In the final talk of the workshop – “Telecratic Image Politics: Art Debates on Russian TV (2000-2010)” – Jurij Murašov (Konstanz) started by contextualising TV within the medial landscape of Soviet and Post-Soviet culture. In so doing, he emphasised the different cultural effects generated by typography and television respectively. The dominance of the printed word in the Soviet period stands in contrast to the “telecracy” of the 2000s and beyond. Against this backdrop, Murašov examined three prominent TV programs of the 2000s: Maksim Ševčenko's V kontekste (In the context), Vladimir Solov'ev's Poedinok (Duel) and Arkadij Mamontov's Special’nyj correspondent (Special Correspondent). Specifically, Murašov focused on the televised art debates aired on these shows. As he sought to demonstrate, these televised art debates were not only concerned with the mere moral disqualification of new art practices and the confirmation of a Russophile national and Christian orthodox view of the world.
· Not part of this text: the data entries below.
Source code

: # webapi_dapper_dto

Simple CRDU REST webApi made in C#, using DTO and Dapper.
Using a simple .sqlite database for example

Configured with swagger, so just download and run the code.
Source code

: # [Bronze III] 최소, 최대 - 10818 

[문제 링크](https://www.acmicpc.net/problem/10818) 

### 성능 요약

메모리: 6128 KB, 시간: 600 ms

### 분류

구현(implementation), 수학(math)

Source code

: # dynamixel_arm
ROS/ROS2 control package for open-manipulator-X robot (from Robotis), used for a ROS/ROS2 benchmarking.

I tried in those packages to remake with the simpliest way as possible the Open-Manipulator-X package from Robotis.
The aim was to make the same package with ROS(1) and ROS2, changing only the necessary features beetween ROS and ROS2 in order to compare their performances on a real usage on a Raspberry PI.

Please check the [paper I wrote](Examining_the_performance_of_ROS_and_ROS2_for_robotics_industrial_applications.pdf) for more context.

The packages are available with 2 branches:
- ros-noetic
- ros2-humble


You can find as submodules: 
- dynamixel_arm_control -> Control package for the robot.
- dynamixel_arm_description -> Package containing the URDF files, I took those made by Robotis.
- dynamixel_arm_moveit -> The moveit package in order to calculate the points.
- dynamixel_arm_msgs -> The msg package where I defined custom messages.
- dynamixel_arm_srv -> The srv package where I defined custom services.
In negating the autonomy of the visual in art, they effectively harnessed the affective and magical potential of images to speak to the masses. This in turn ensured public approval for telecratic power: through the medium of television and the resulting public “acclamation” (Schmitt), the sum of administrative and judicial procedures gained political legitimacy. The discussion then touched on the empirical, or rather sociological implications, questioning the possibility of “acclamation free zones” on the part of both production and viewing. In a sense, this turn in the debate demonstrated that the synergy of neighbouring approaches attempted by this workshop is a necessary step if the study of television is to go forward.